These guys are dog shit. I bet some people don't even know what NJIT stands for. For those that don't, it means N(these) J(guys) I(fucking) T(blow). It's as simple as that. They are 0-2 this year so far, with losses to Siena and Mount Saint Mary's, two pretty bad teams as well. I have no idea how these guys even recruit because who they hell wants to play lax at a school that has "Institute of technology" in its name. There is no shot girls even go to this school or that there is a party within a 30 mile radius. Maybe the fellas will get lucky and the team manager Marcus', stepsister Violet will bring over some Black Cherry White Claws and let the boys run a train on her. Who knows. That's probably once in a blue moon. Point being these guys are losing on and off of the field. It's come to a point where you either wanna transfer out or start getting black out drunk every night to cope. Some guys love the hangover more than the party itself. Food for thought. Get your shit together NJIT!


Holy Cross

These guys are dog shit. I will say, they do have a solid Coach , but not the talent around him. When I watched them play I thought I was watching a JV scrimmage between my 12 year old dyslexic brother Max's team and Saint Mary's School for the Blind. They have no idea how to run an offense or play team defense. If you watched the Syracuse game you know what I mean. One thing they do have going for them is their location since they are somewhat close to Boston.
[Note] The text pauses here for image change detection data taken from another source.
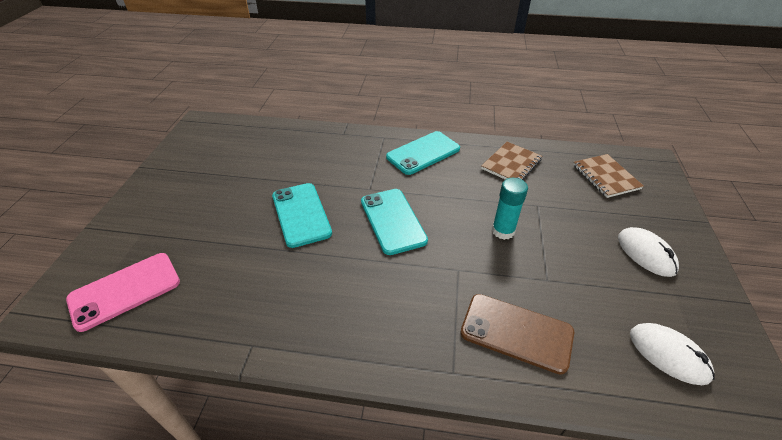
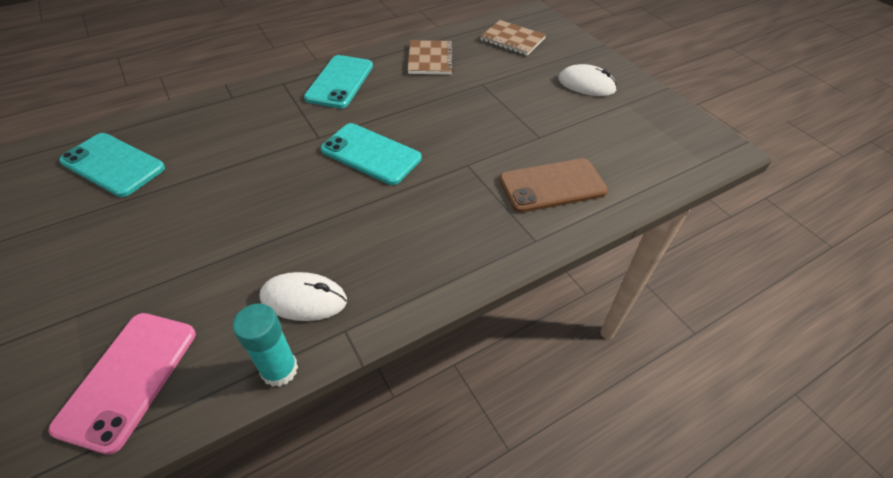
camera: 40 degrees left, 5 degrees up
turquoise phone [272,183,332,248] -> turquoise phone moved to [59,133,165,197]
turquoise glue stick [492,178,528,240] -> turquoise glue stick moved to [233,304,298,387]
white mouse [630,323,715,385] -> white mouse moved to [260,272,347,321]

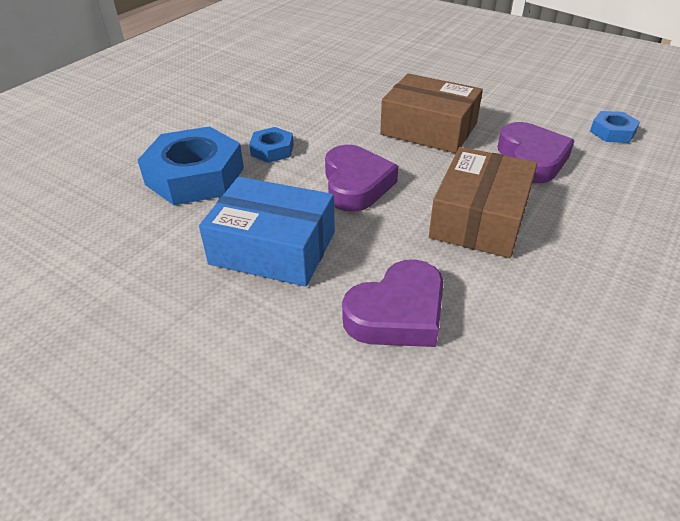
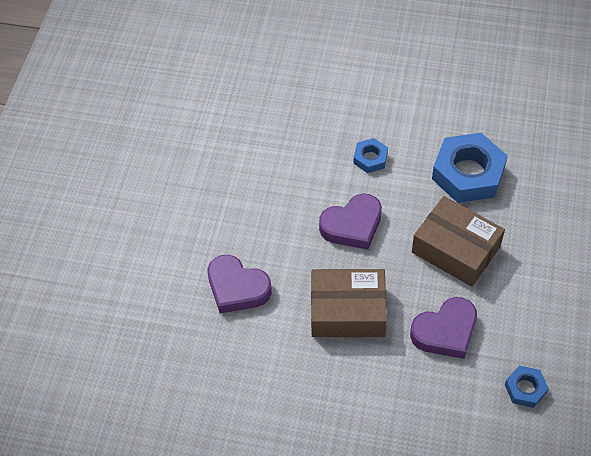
camera: 70 degrees right, 15 degrees up
blue nut [138,126,244,205] -> blue nut moved to [432,133,508,203]
blue box [199,177,335,287] -> none
brown box [380,73,483,153] -> brown box turned 60 degrees counterclockwise [412,196,505,287]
I believe there is kinda a female population at Holy Cross so these guys aren't starving for puss. The team is made up of rich, white, South Mass. private school kids so odds are they know how to party. Little Timmy is getting some powder from his daddy to go skiing every weekend. So far this year they are 0-4. Most recently they got bent over and analy raped by Mercer, by a score of 15-6. They need to get their stuff together or the whole team might be in rehab soon.


Wagner

These guys are dog shit. Possibly the worst team in D1. The location of the school isn't horrible because it is near NYC. But besides that this is an absolute shit whole. The women around Wagner are absolute shit since the campus is on Staten Island. If you like hot Cheeto bitches that look like Bhad Bhabie, this could be the place for you. If you want your roommate to look like a glorified version of Pete Davidson, this might be the place for you. But most importantly, if you want to do everything on God's Green Earth besides WIN lacrosse games, then holy fucking shit, This is definitely the place for you!! In 2018 they had one of their best years in history, going 4-10! Yes, you read that right. 4 wins and 10 losses. In 2019 they went 2-12. This is just a poverty franchise. I don't even know what else to write about. I'm gonna go pack a zyn to calm down.


Canisius

These guys are dog shit. Out of all of the D1 lacrosse teams, Canisius pisses me off the most. Not only do they suck at lacrosse, but they also recruit a bunch of mid trash-ass pussies. There is such an abundance of good lacrosse players in Upstate, New York, and the Canisius coaching staff just seems to miss all of them. They settle for some of the worst "Division 1" recruits you will ever see. It also doesn't help that Canisius is the laughing stock for all D1 sports. They seem to just suck at everything. No matter the sport. Soccer, basketball, golf or field hockey, I bet anyone can find themselves on one of those rosters. Shit, I bet they even have a team that scrapes the dick warts off of the 80 year old dean that has been there since the War of 1812. Rumor has it that they are the only school that has that "sport". And they still suck at it! So far this year they are 0-2 with a 20-14 loss to Hobart in which Hobart midfielder, Anthony Datellas dragged his balls all over them with 7g and 1a. This past Saturday they lost to Bellarmine 14-4. 10 goals!! Bellarmine is literally in Kentucky. Canisius' campus is also deep in the hood. Not great for team morale after getting shat on by a bunch of hill Billy's. Once again, I'm going to need to pack a zyn and wack off in order to calm me down after this one.


It was another great weekend of lax so cheers to that!